「火のないところに煙は立たない」という言葉は、大嘘だ。
赤いきつね騒動で「非実在型炎上」という言葉が話題になったけど、私自身、最近そういう経験をした。
なにもかも事実か嘘か曖昧なこのSNS時代においては、誰かが「火だ!煙だ!」と言えば、そこには火も煙もあったことになってしまう。スモークを炊いて「火のないところに煙は立たないだろう!」と言う人までいる。
そして人は、嬉々としてそこに石を投げ、薪をくべる。何もなかったはずなのに、いつのまにか小さな火があがり始める。
そうやって「火がある!」と大声を出す人には2種類のタイプがいる。誰かを騙そうと思って嘘をつく人と、火や煙が本当にあると思っている(思い込んでいる)タイプだ。
前者はまだいい。意図してやっている分ずっといい。問題は後者だ。正しいと思い込んでいる=見えている世界が歪んでいるのだから、修正のしようがないし、いつでも何度でも、火があると思い込んでどこまでも延焼させてします。
今回この記事を書くのは、後者のタイプの人間と接触したばかりに大変な思いをした私の失敗炎上談を通して、みなさんに自衛をしてほしいからだ。
経験してわかったけど、これは交通事故みたいなものだ。
突発的で、偶発的で、防ぐのは難しい。しかし、日頃から危険を予測して備えておくことで、避けることも可能だ。
その術を知りつつ、私に残った火傷の話をきいてくれよ。
出会い
その人をQと呼ぼう。Qと出会ったのは1年くらい前のことだった。イベントでクオリティの高い男性コスプレイヤーがいたので、列に並んで一緒に写真を撮ってもらった。それがQだ。
イベントが終わってファミレスに入ると、偶然Qとカメラマンが順番待ちをしていた。それで、一緒に食事をしたのが始まりだった。
その後も、「撮影のアシスタントに来ないか」「撮影代はこちらで持つから、君も撮ってもらったらいい」と誘っていただいたりもした。

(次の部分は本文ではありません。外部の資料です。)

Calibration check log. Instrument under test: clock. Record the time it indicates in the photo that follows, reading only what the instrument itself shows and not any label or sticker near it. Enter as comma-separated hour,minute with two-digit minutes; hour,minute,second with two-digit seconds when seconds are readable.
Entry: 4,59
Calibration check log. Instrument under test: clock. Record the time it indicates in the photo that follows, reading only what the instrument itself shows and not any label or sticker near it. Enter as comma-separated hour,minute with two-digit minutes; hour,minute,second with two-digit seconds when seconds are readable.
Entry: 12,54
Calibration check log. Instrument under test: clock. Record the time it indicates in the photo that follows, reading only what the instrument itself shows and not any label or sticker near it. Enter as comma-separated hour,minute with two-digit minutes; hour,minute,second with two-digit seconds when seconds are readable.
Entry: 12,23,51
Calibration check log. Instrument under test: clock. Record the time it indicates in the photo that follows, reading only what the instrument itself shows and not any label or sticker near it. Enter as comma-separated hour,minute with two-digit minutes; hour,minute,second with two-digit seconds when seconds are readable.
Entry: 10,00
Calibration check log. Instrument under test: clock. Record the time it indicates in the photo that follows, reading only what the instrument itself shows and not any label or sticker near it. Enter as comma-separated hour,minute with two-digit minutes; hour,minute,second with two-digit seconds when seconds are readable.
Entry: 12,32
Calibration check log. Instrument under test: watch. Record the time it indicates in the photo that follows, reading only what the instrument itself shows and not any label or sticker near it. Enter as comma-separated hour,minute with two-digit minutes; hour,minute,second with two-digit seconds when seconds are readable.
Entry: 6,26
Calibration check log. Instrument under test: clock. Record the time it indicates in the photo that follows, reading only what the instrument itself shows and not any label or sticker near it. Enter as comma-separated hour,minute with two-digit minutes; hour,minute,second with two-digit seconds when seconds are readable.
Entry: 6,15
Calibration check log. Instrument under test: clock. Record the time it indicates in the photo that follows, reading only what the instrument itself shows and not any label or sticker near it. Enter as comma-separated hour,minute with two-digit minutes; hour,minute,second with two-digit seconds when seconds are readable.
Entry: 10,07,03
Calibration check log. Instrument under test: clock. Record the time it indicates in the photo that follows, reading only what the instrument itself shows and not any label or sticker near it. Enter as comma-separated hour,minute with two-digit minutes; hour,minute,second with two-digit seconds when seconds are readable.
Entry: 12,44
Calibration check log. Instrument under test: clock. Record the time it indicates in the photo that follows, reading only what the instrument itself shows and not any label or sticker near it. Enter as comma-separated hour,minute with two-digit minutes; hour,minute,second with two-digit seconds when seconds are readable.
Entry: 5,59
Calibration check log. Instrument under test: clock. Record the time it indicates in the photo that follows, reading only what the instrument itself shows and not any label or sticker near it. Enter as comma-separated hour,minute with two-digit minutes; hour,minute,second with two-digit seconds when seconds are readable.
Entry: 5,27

食事にいったのは3回程度、イベントで会ったのは5〜6回程度だろうか。私が相談ごとがあると言えば電話をとり、親身になって相談に乗ってくれる、いい先輩だった。
最初の火
12月24日、クリスマスイブの夜。家でのんびり仕事をしていた私のところに、Xの通知が届いた。Qが私をタグづけしたようだ。
なんの写真だろうと思って開くと、「鹿乃が僕の写真を無許可掲載した上に、2週間も削除依頼を無視している」と書かれた投稿が目に入った。
「……………へ?」
思わず間抜けな声が出る。投稿の口調は穏やかではなく、明らかに不穏な空気が文面から漂っていた。
しかし、まったく一体なんの話だ?削除依頼なんて知らない。
Qとは先週末のイベントで会ったばかりだ。2時間も一緒に撮影対応をしていて、帰り際には「また今度ご飯にいきましょう!」なんてやりとりをしていた。
その間、一言も削除依頼の話はされていない。私のマネージャーも覚えがなかった。投稿をよく読むと、どうやら2週間前、私のサブアカウントにリプライで削除依頼を送っていたとのこと。
確認すると、確かにそれは存在した。サブアカウントのプッシュ通知は切っていた上に、たくさんのコメントやいいねに埋もれていたため、その時までそのリプライには気づかなかった。
「イベントで会った時でも、DMでもLINEででも言ってくれたらいいのに」
「大人気ないなあ」
「まあ、嫌だったなら消すか」
「口頭で掲載確認したんだけどなあ」
と思いながら、すぐに元の投稿は消した。
そして
「気づかずすみません」
「すぐ消しますね」
「念の為、あなたの他の写真も全部消しておきます」
「でも会った時に言ってくださいよ」
とリプライを送った。
私にも、もちろん謝るべきところはある。しかし、こんな形で全世界に向けて突然怒りを露わにされるようなことはしていない。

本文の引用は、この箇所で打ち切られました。